Even when the implementation effort is seemingly straightforward, most clinics do not invest heavily in patient education or self-management. This is usually not due to a lack of interest from healthcare providers, many of whom would welcome more resources and time to conduct comprehensive patient and caregiver education. However, even in healthcare systems where economic considerations do not disincentivise these types of programmes, the required intensity of commitment from both the healthcare team and patients often limits long-term participation. However, in a constantly evolving digital age, new approaches to patient education and engagement should be actively sought out and promoted by epilepsy clinics. Methods of simple promotion, such as pamphlets or business cards with website addresses, should be attempted.

NEW DIGITAL APPROACHES TO SELF-MANAGEMENT

The digital and mobile health movement offers an opportunity to dramatically impact the barriers affecting self-management programmes. By offering traditional self-management resources through digital ‘on-demand’ means, the challenges of logistics, travel, and staff resource support are substantially lessened.20 Patients can access resources and engage asynchronously (and anonymously if desired) at their own time and convenience; this offers the promise of expanding access to many patients who previously would have been marginalised. Although some research suggests that patients with epilepsy may use internet-based health tools less than their non-epilepsy counterparts,32,33 the absolute magnitude of usage is still significant (>50%). Furthermore, our own research demonstrates that historically resistant patient populations may be growing more comfortable with technological interventions34 and that real-world online platforms can provide similar self-management benefits to the formal education programmes described earlier.15,35 However, it is important to recognise that online and mobile self-management programmes (particularly those that are patient-driven) are more difficult to study in a controlled trial due to a lack of a consistent setting and a fluid patient experience.
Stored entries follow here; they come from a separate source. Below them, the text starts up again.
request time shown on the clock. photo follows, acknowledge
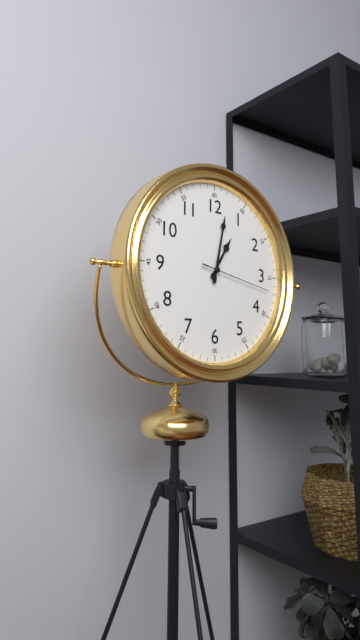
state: 1:02:17
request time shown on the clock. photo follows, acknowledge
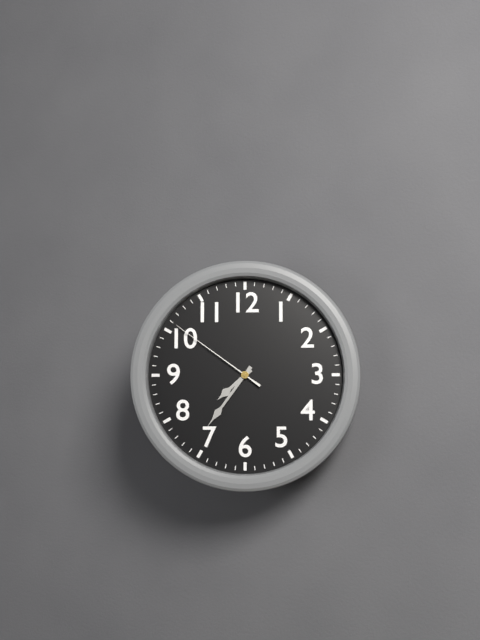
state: 7:36:51
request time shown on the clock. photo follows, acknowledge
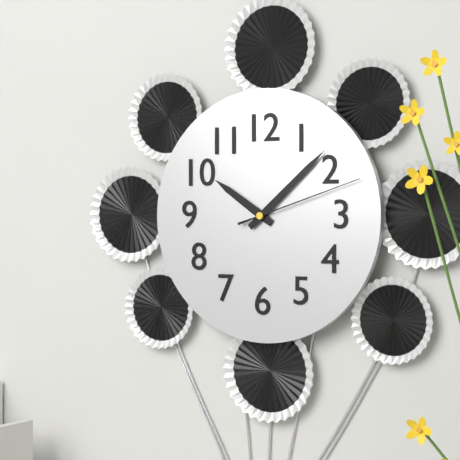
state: 10:08:12
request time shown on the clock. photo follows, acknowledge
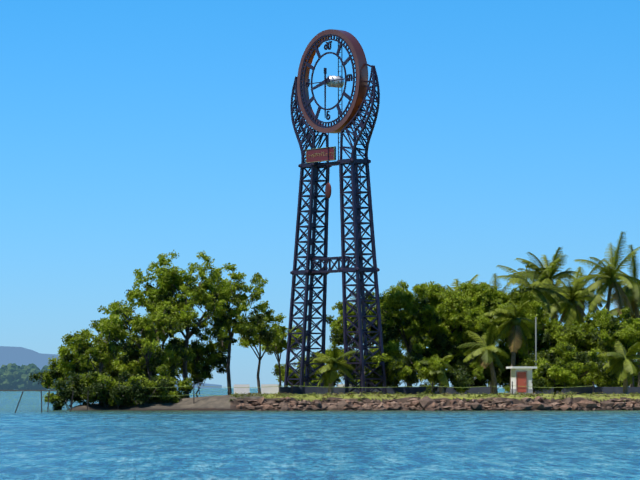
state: 8:30
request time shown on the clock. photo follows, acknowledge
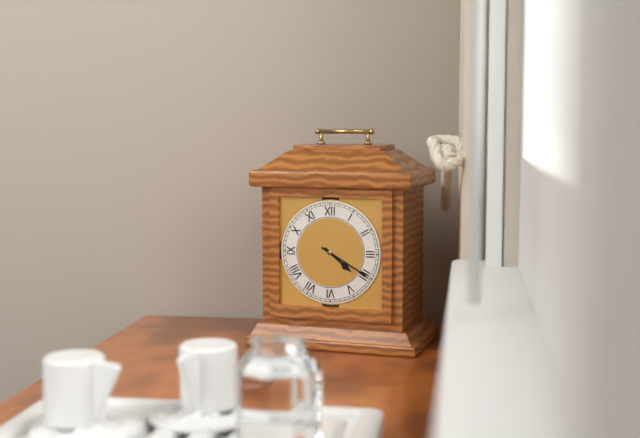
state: 4:20
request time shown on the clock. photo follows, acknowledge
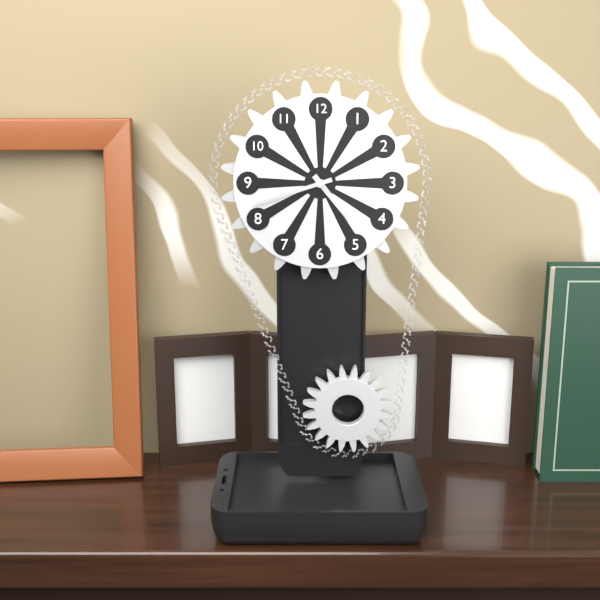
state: 4:42
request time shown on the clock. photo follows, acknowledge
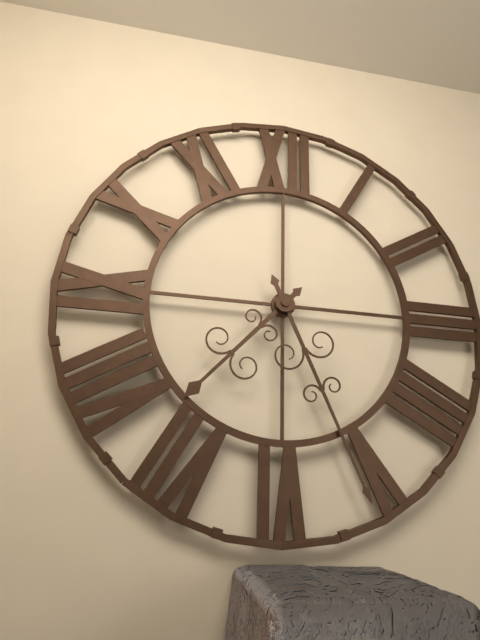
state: 7:26
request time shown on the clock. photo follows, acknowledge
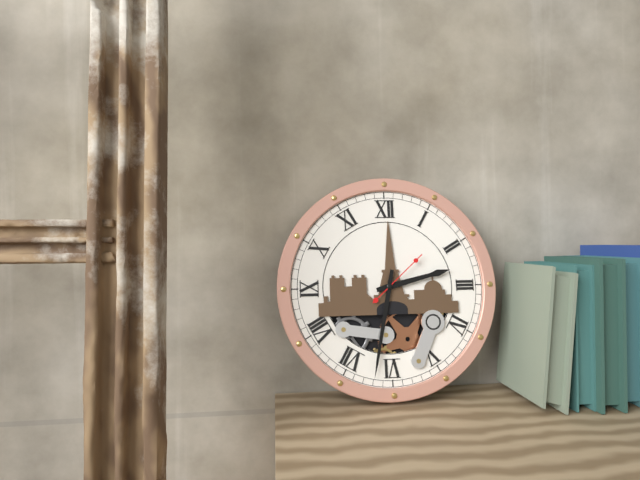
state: 2:32:08
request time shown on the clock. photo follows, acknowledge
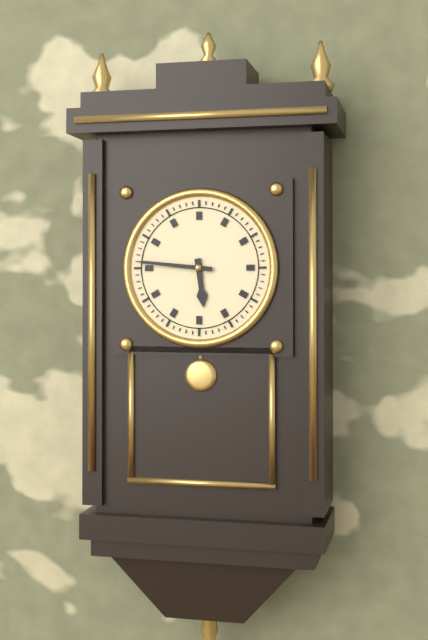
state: 5:46
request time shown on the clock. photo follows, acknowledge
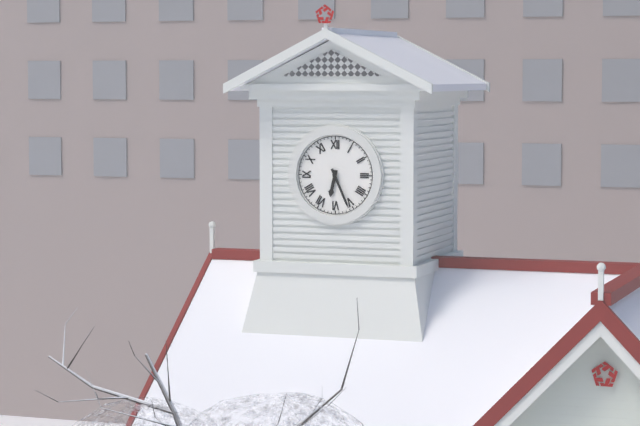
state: 6:26
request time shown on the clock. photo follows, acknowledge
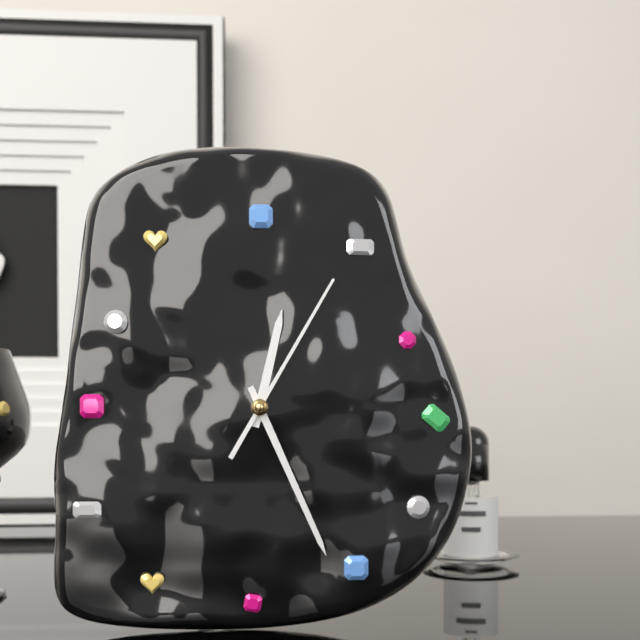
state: 12:26:05
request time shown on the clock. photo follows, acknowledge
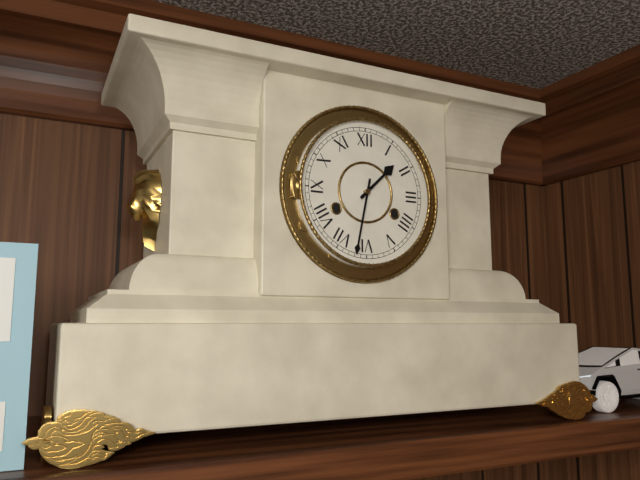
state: 1:32
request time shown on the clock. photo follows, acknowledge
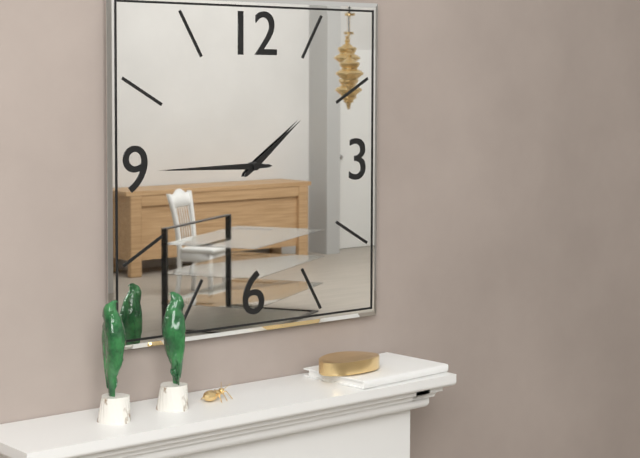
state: 1:45
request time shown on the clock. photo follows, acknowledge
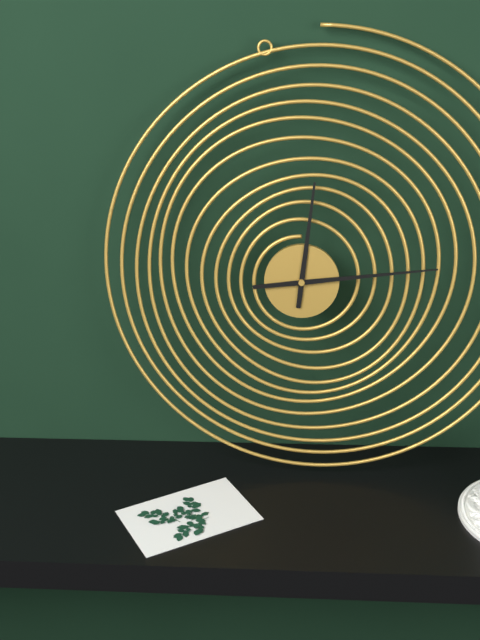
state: 12:14
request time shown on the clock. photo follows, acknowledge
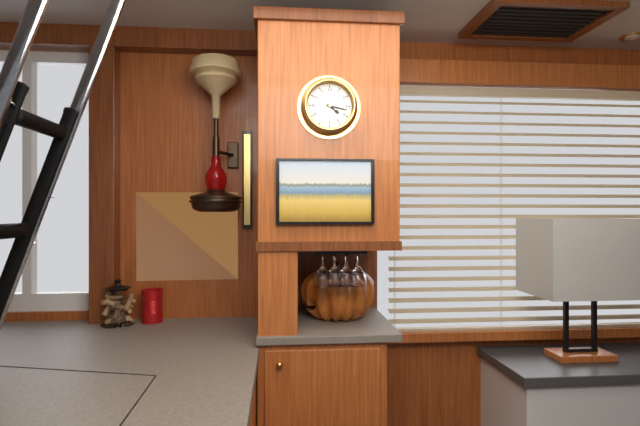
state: 4:17
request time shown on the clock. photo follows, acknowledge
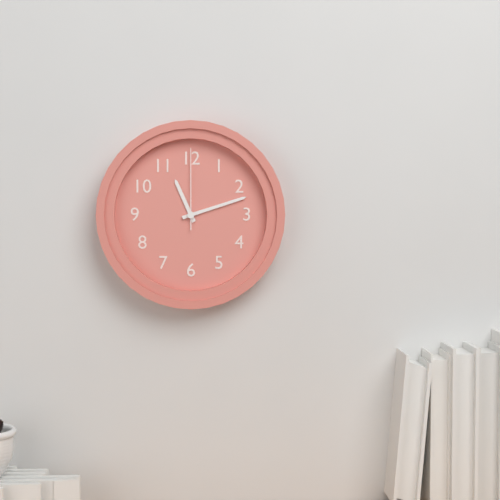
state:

In addition to educational programmes, a medley of mobile diaries and wearable devices are emerging and could eventually further empower patients with data to better manage their epilepsy. Electronic seizure diaries with optimised mobile interfaces are enabling better tracking of seizure details, side effects, and medication adherence.36,37 Furthermore, new wearable technologies can capture a variety of biometric data points that may more accurately quantify seizure burden and severity.38 Although these devices are still investigational, rapid progress is being made and it is likely that some of these approaches will become clinically meaningful in the coming years. More compellingly, these mobile diaries and devices will serve as adjunctive tools for producing meaningful clinical information that may be integrated into the existing online self-management platforms.

CONCLUSIONS

With an ever-increasing amount of evidence supporting the use of self-management programmes for epilepsy, the clinical community should embrace this concept and begin directly addressing the current barriers to implementation. Many academically supported self-management programmes now exist, with various focusses for tailoring to individual patient needs. Although some may critique the magnitude of ‘real-world’ impact of these solutions, many patients are desperately seeking these types of resources and support. Furthermore, the risks associated with these programmes are low, and in the case of self-guided, digital solutions, the logistical support and cost are also low. Thus, with a concerted effort across the clinical epilepsy community, self-management for epilepsy can become a new standard of care for all.